I think this is great! While there are regular mainstream articles coming out that brandish about the word “entitlement”, many of us have realised that these are actually positive changes; that these changes just mean giving children more respect and autonomy. “Entitlement” claims are ultimately derailment attempts; based on the belief that children are ours to hurt, disrespect, and control. I don’t take those claims seriously, and I’m not alone.
I don’t think that I will ever forget the powerlessness involved in being a child in my own family, and I think that many adults have similar memories to me. Perhaps this is fuelling these social parenting changes, as we reflect on our own childhoods and think about how it felt to be a child.

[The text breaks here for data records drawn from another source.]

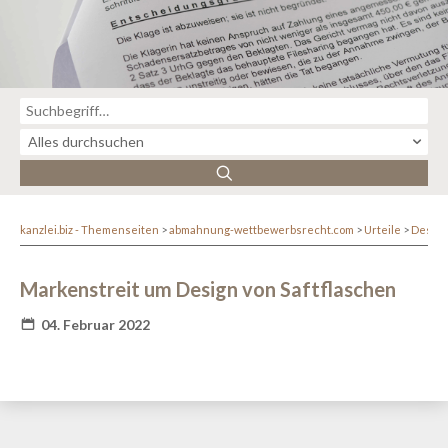
kanzlei.biz - Themenseiten
abmahnung-wettbewerbsrecht.com
Urteile
Design
Markenstreit um Design von Saftflaschen
04. Februar 2022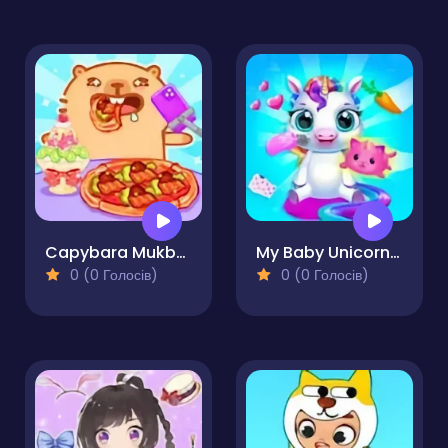
Capybara Mukbang ASMR
My Baby Unicorn - Pony Care
0 (0 Голосів)
0 (0 Голосів)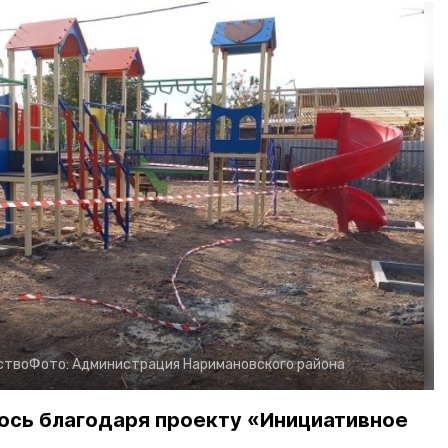
ство
Фото:
Администрация Наримановского района
ось благодаря проекту «Инициативное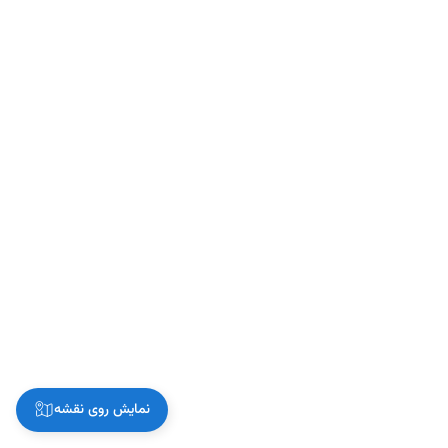
نمایش روی نقشه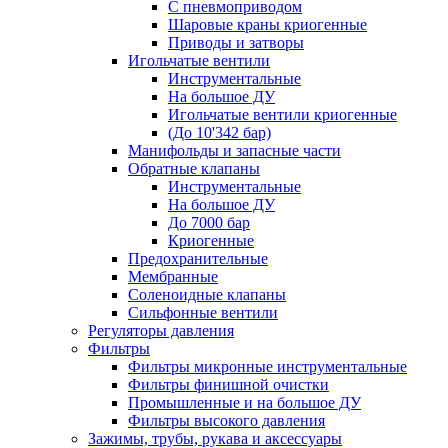
С пневмоприводом
Шаровые краны криогенные
Приводы и затворы
Игольчатые вентили
Инструментальные
На большое ДУ
Игольчатые вентили криогенные
(До 10'342 бар)
Манифольды и запасные части
Обратные клапаны
Инструментальные
На большое ДУ
До 7000 бар
Криогенные
Предохранительные
Мембранные
Соленоидные клапаны
Сильфонные вентили
Регуляторы давления
Фильтры
Фильтры микронные инструментальные
Фильтры финишной очистки
Промышленные и на большое ДУ
Фильтры высокого давления
Зажимы, трубы, рукава и аксессуары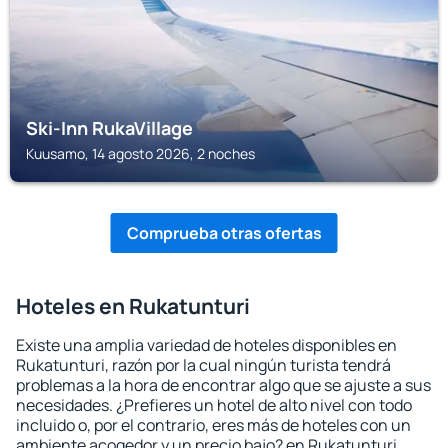
Ski-Inn RukaVillage
Kuusamo, 14 agosto 2026, 2 noches
Comprueba otras ofertas
Hoteles en Rukatunturi
Existe una amplia variedad de hoteles disponibles en
Rukatunturi, razón por la cual ningún turista tendrá
problemas a la hora de encontrar algo que se ajuste a sus
necesidades. ¿Prefieres un hotel de alto nivel con todo
incluido o, por el contrario, eres más de hoteles con un
ambiente acogedor y un precio bajo? en Rukatunturi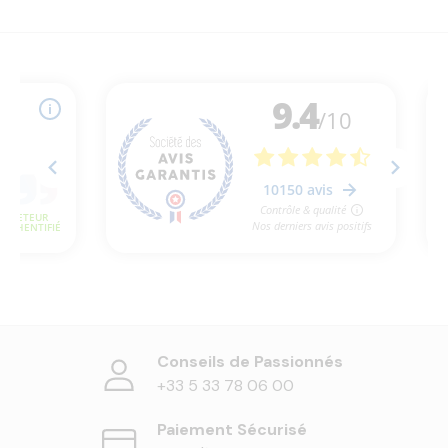
Conseils de Passionnés
+33 5 33 78 06 00
Paiement Sécurisé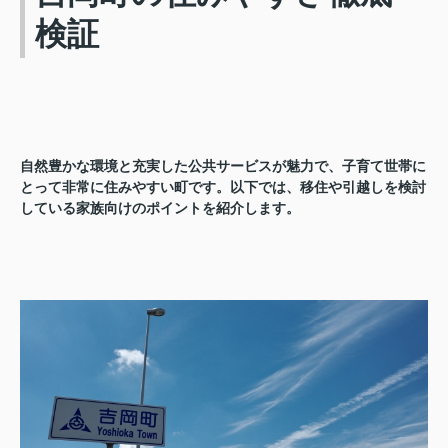
検証
自然豊かな環境と充実した公共サービスが魅力で、子育て世帯に
とって非常に住みやすい町です。以下では、移住や引越しを検討
している家族向けのポイントを紹介します。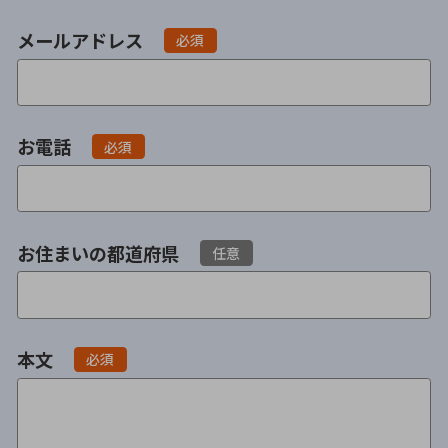
不貞・不倫慰謝料請求
養育費
メールアドレス
必須
養育費問題
離婚裁判
内縁の夫婦
慰謝料
お電話
必須
国際離婚
DV
お住まいの都道府県
任意
離婚の相談先
離婚したくない
本文
必須
その他の男女問題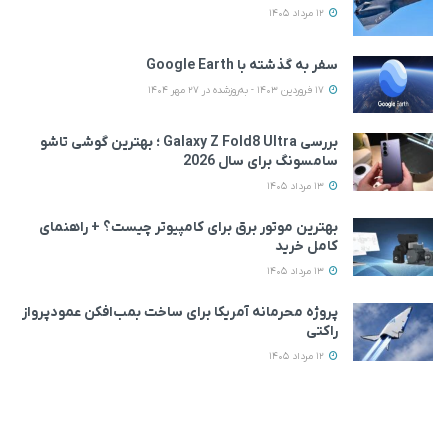
12 مرداد 1405
سفر به گذشته با Google Earth
17 فروردین 1403 - به‌روزشده در 27 مهر 1404
بررسی Galaxy Z Fold8 Ultra ؛ بهترین گوشی تاشو
سامسونگ برای سال 2026
13 مرداد 1405
بهترین موتور برق برای کامپیوتر چیست؟ + راهنمای
کامل خرید
13 مرداد 1405
پروژه محرمانه آمریکا برای ساخت بمب‌افکن عمودپرواز
راکتی
12 مرداد 1405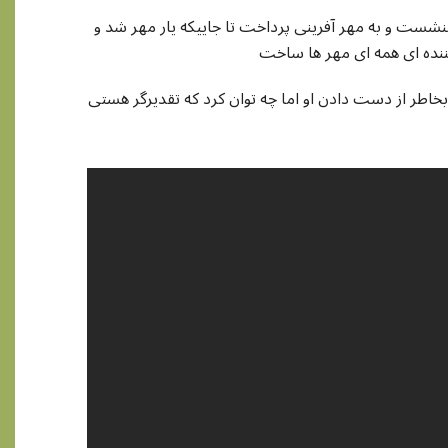
ر ننشست و به مهر آفرینی پرداخت تا جاییکه یار مهر شد و
اطر از دست دادن او اما چه توان کرد که تقدیرگر هستی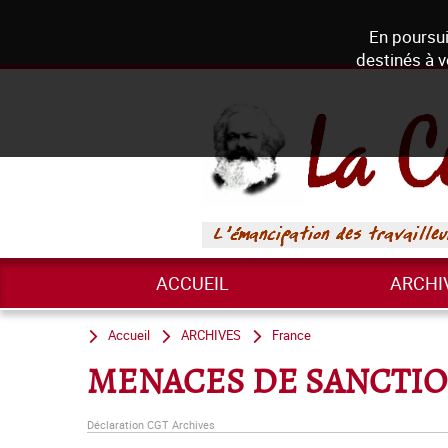
En poursui
destinés à v
ACCUEIL
ARCHI
Accueil
ARCHIVES
France
MENACES DE SANCTIO
Déclaration CGT Archives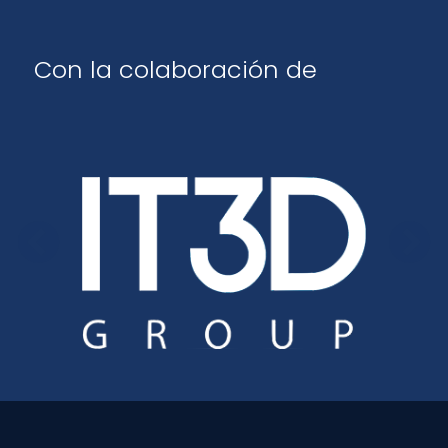
Con la colaboración de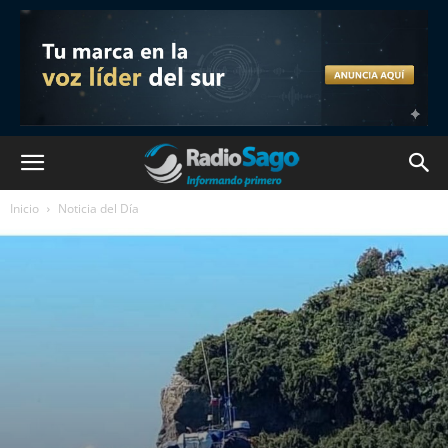
Inicio
Noticia del Día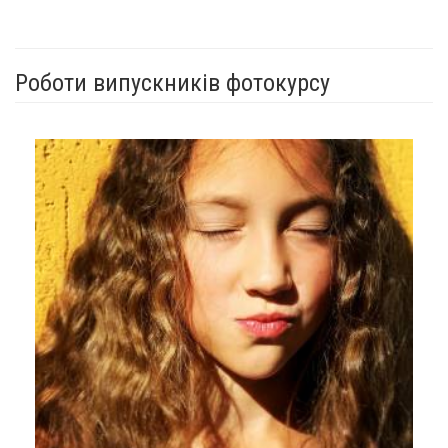
Роботи випускників фотокурсу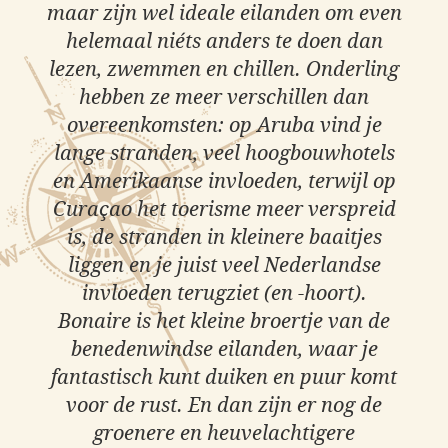
maar zijn wel ideale eilanden om even
helemaal niéts anders te doen dan
lezen, zwemmen en chillen. Onderling
hebben ze meer verschillen dan
overeenkomsten: op Aruba vind je
lange stranden, veel hoogbouwhotels
en Amerikaanse invloeden, terwijl op
Curaçao het toerisme meer verspreid
is, de stranden in kleinere baaitjes
liggen en je juist veel Nederlandse
invloeden terugziet (en -hoort).
Bonaire is het kleine broertje van de
benedenwindse eilanden, waar je
fantastisch kunt duiken en puur komt
voor de rust. En dan zijn er nog de
groenere en heuvelachtigere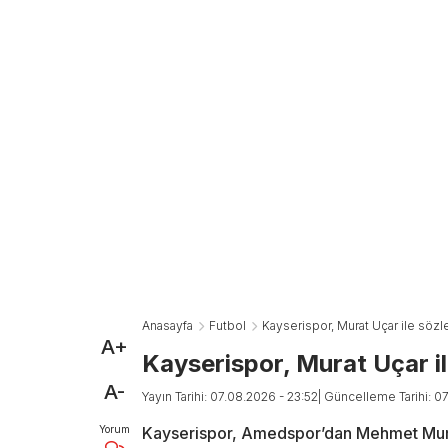
Anasayfa
Futbol
Kayserispor, Murat Uçar ile söz
A+
Kayserispor, Murat Uçar i
A-
Yayın Tarihi: 07.08.2026 - 23:52
| Güncelleme Tarihi: 0
Yorum
Kayserispor, Amedspor’dan Mehmet Murat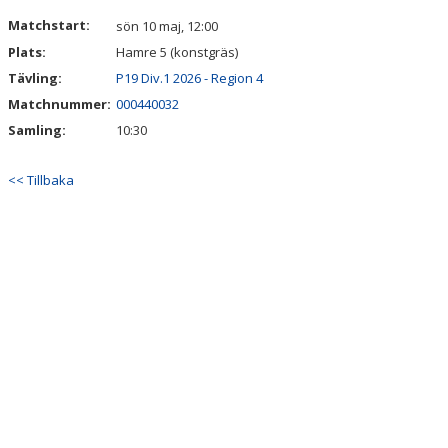
DOKUMENT
Matchstart:
sön 10 maj, 12:00
Plats:
Hamre 5 (konstgräs)
KONTAKT
Tävling:
P19 Div.1 2026 - Region 4
Matchnummer:
000440032
Samling:
10:30
<< Tillbaka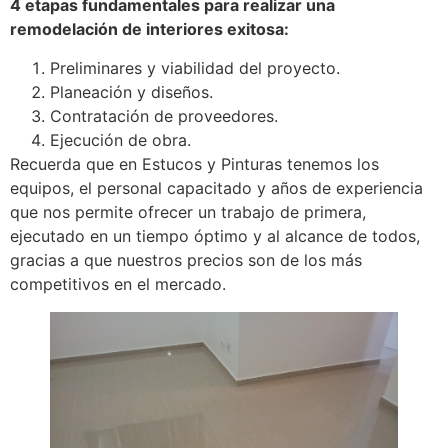
4 etapas fundamentales para realizar una
remodelación de interiores exitosa:
Preliminares y viabilidad del proyecto.
Planeación y diseños.
Contratación de proveedores.
Ejecución de obra.
Recuerda que en Estucos y Pinturas tenemos los
equipos, el personal capacitado y años de experiencia
que nos permite ofrecer un trabajo de primera,
ejecutado en un tiempo óptimo y al alcance de todos,
gracias a que nuestros precios son de los más
competitivos en el mercado.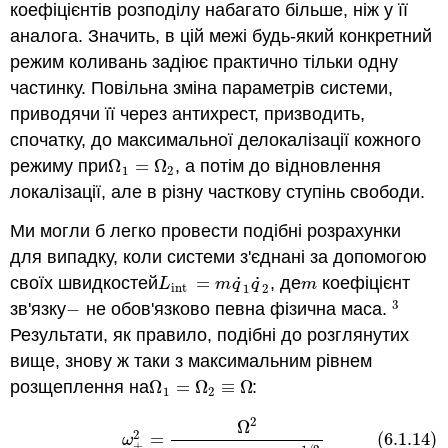
коефіцієнтів розподілу набагато більше, ніж у її
аналога. Значить, в цій межі будь-який конкретний
режим коливань задіює практично тільки одну
частинку. Повільна зміна параметрів системи,
приводячи її через антихрест, призводить,
спочатку, до максимальної делокалізації кожного
режиму при
Ω
=
Ω
, а потім до відновлення
Ω
1
=
Ω
2
1
2
локалізації, але в різну часткову ступінь свободи.
Ми могли б легко провести подібні розрахунки
для випадку, коли системи з'єднані за допомогою
˙
˙
своїх швидкостей
=
, де
коефіцієнт
L
int
=
m
q
˙
1
q
˙
2
m
L
m
q
q
m
int
1
2
3
зв'язку
−
не обов'язково певна фізична маса.
−
3
Результати, як правило, подібні до розглянутих
вище, знову ж таки з максимальним рівнем
розщеплення на
Ω
=
Ω
≡
Ω
:
Ω
1
=
Ω
2
≡
Ω
1
2
2
Ω
(6.1.14)
ω
±
2
=
Ω
2
1
∓
|
m
|
/
(
m
1
m
2
)
1
/
2
≈
Ω
2
[
1
±
|
m
|
(
m
1
m
2
)
1
/
2
(6.1.14)
=
ω
±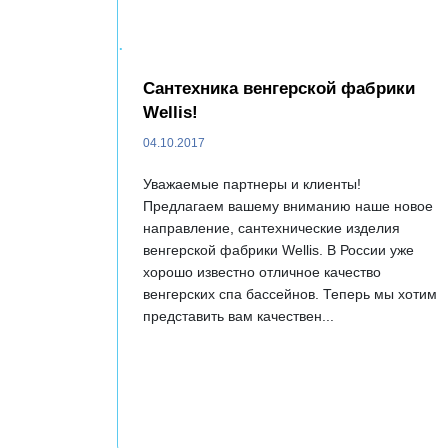
.
Сантехника венгерской фабрики
Wellis!
04.10.2017
Уважаемые партнеры и клиенты!
Предлагаем вашему вниманию наше новое
направление, сантехнические изделия
венгерской фабрики Wellis. В России уже
хорошо известно отличное качество
венгерских спа бассейнов. Теперь мы хотим
представить вам качествен...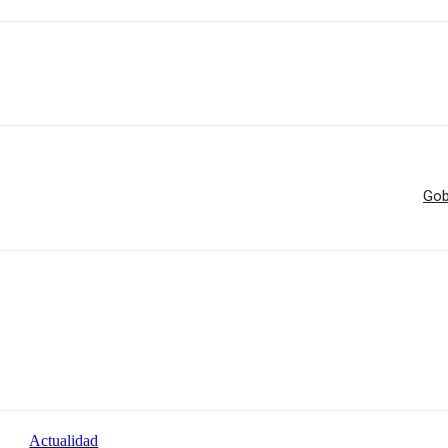
Gob
Actualidad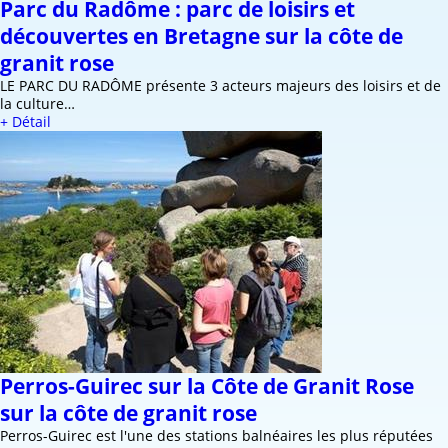
Parc du Radôme : parc de loisirs et
découvertes en Bretagne sur la côte de
granit rose
LE PARC DU RADÔME présente 3 acteurs majeurs des loisirs et de
la culture…
+ Détail
Perros-Guirec sur la Côte de Granit Rose
sur la côte de granit rose
Perros-Guirec est l'une des stations balnéaires les plus réputées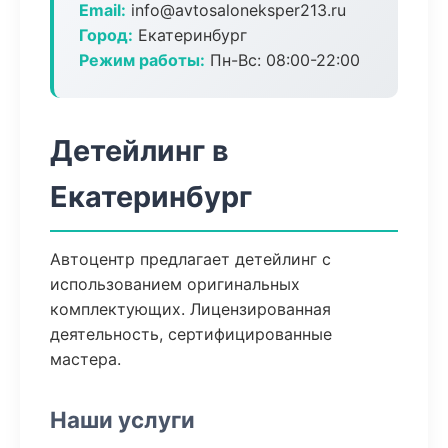
Email:
info@avtosaloneksper213.ru
Город:
Екатеринбург
Режим работы:
Пн-Вс: 08:00-22:00
Детейлинг в
Екатеринбург
Автоцентр предлагает детейлинг с
использованием оригинальных
комплектующих. Лицензированная
деятельность, сертифицированные
мастера.
Наши услуги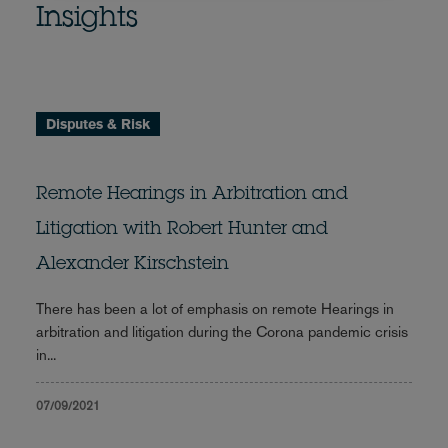
Insights
Disputes & Risk
Remote Hearings in Arbitration and
Litigation with Robert Hunter and
Alexander Kirschstein
There has been a lot of emphasis on remote Hearings in
arbitration and litigation during the Corona pandemic crisis
in...
07/09/2021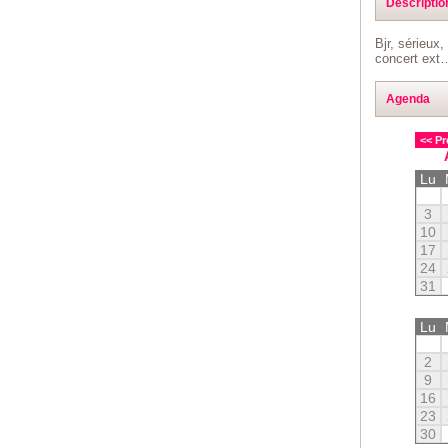
Descriptio
Bjr, sérieux,
concert ext
Agenda
<< Pr
Lu
3
10
17
24
31
Lu
2
9
16
23
30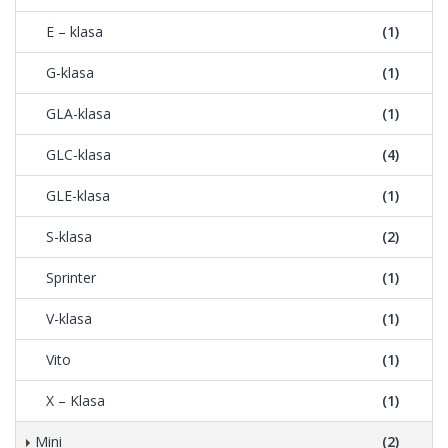
E – klasa
(1)
G-klasa
(1)
GLA-klasa
(1)
GLC-klasa
(4)
GLE-klasa
(1)
S-klasa
(2)
Sprinter
(1)
V-klasa
(1)
Vito
(1)
X – Klasa
(1)
Mini
(2)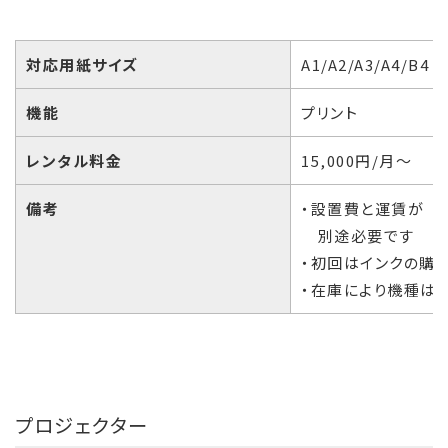
対応用紙サイズ
A1/A2/A3/A4/B4
機能
プリント
レンタル料金
15,000円/月～
備考
・設置費と運賃が
別途必要です
・初回はインクの購
・在庫により機種は
プロジェクター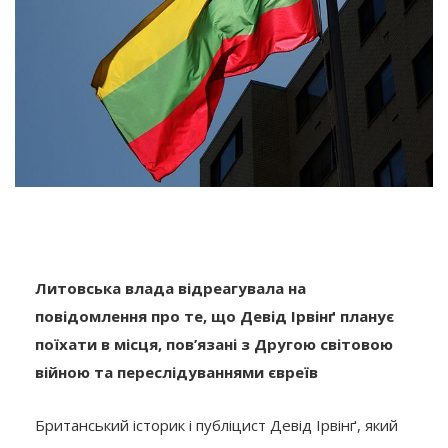
Литовська влада відреагувала на
повідомлення про те, що Девід Ірвінґ планує
поїхати в місця, пов’язані з Другою світовою
війною та переслідуваннями євреїв
Британський історик і публіцист Девід Ірвінґ, який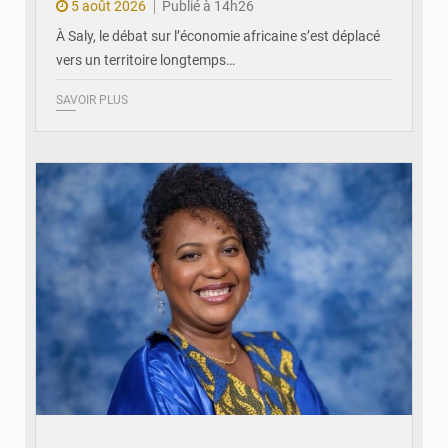
5 août 2026
Publié à 14h26
À Saly, le débat sur l’économie africaine s’est déplacé
vers un territoire longtemps…
SAVOIR PLUS
© Véronique Leu-Govind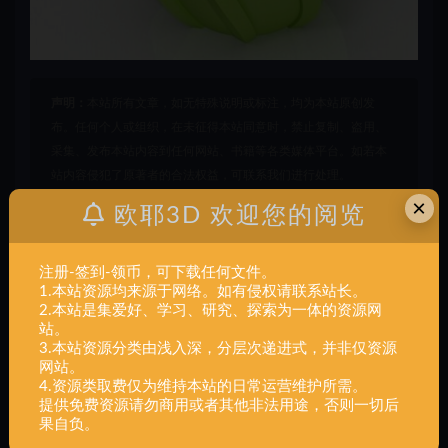
声明：
本站所有文章，如无特殊说明或标注，均为本站原创发
布。任何个人或组织，在未征得本站同意时，禁止复制、盗用、
采集、发布本站内容到任何网站、书籍等各类媒体平台。如若本
站内容侵犯了原著者的合法权益，可联系我们进行处理。
×
欧耶3D 欢迎您的阅览
一体
多面体
工具玩具
花瓶
注册-签到-领币，可下载任何文件。
打赏
收藏
海报
链接
1.本站资源均来源于网络。如有侵权请联系站长。
2.本站是集爱好、学习、研究、探索为一体的资源网
站。
3.本站资源分类由浅入深，分层次递进式，并非仅资源
网站。
上一篇
4.资源类取费仅为维持本站的日常运营维护所需。
工具玩具,僵尸猎人头,一体
提供免费资源请勿商用或者其他非法用途，否则一切后
果自负。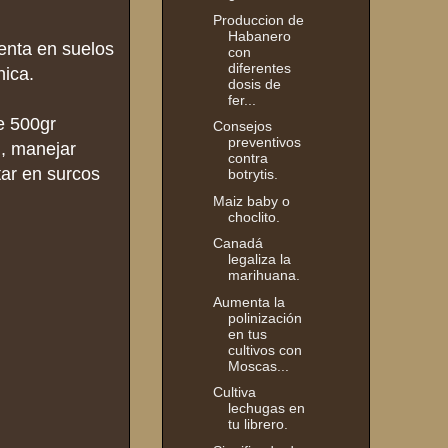
Produccion de
Habanero
enta en suelos
con
diferentes
nica.
dosis de
fer...
e 500gr
Consejos
preventivos
n, manejar
contra
tar en surcos
botrytis.
Maiz baby o
choclito.
Canadá
legaliza la
marihuana.
Aumenta la
polinización
en tus
cultivos con
Moscas...
Cultiva
lechugas en
tu librero.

Like most people, I didn’t emerge from childhood with an understanding that the way I’d been treated was unfair. I thought that kind of treatment was inherently necessary for raising children. I thought of myself as having turned out “fine”. I even thought, of the more terrifying experiences of childhood, that being a parent must be so hard that parents were naturally and excusably “driven” to awful things. I felt that I, as a child, had simply been innately bad, wrong, and not deserving of basic respect and kindness.
That’s a lot of baggage to take into adulthood, even though I did not yet realise this. I wonder how many of us come into adulthood that way, with things to unpack that we aren’t even aware need unpacking. How many of us feel that being treated like shit as a child, doesn’t need questioning? Who else felt that they actually deserved to be mistreated?
“Entitlement” claims are ultimately derailment attempts; based on the belief that children are ours to hurt, disrespect, and control. I don’t take those claims seriously, and I’m not alone.
For me, this meant that I became an adult feeling innately unworthy. The way that I came to view myself in childhood became the lens through which I saw myself as an adult. It wasn’t fun to live this way, although I wouldn’t have known if you’d asked me. I would have held onto the belief that I was fine, great even. I had nothing to compare myself to. Having a very flimsy and conditional sense of self was really my baseline, my normal, what I had come to expect.
This all began to change when I became a parent. When I gave birth to my first child, my heart immediately grew a million times bigger and started me off on a journey of authenticity. It began my healing, my road to self-love. My road to the discovery that I deserved love and compassion, and that I always had.
My family grew, and I had more children. I saw that my children needed me. They needed love, cuddles, comfort, empathy, validation, support, guidance, and grace. They needed allowances to be made for their age, as they learned, and for the fact that they were children. I saw them learning and I realised that this was just a part of childhood.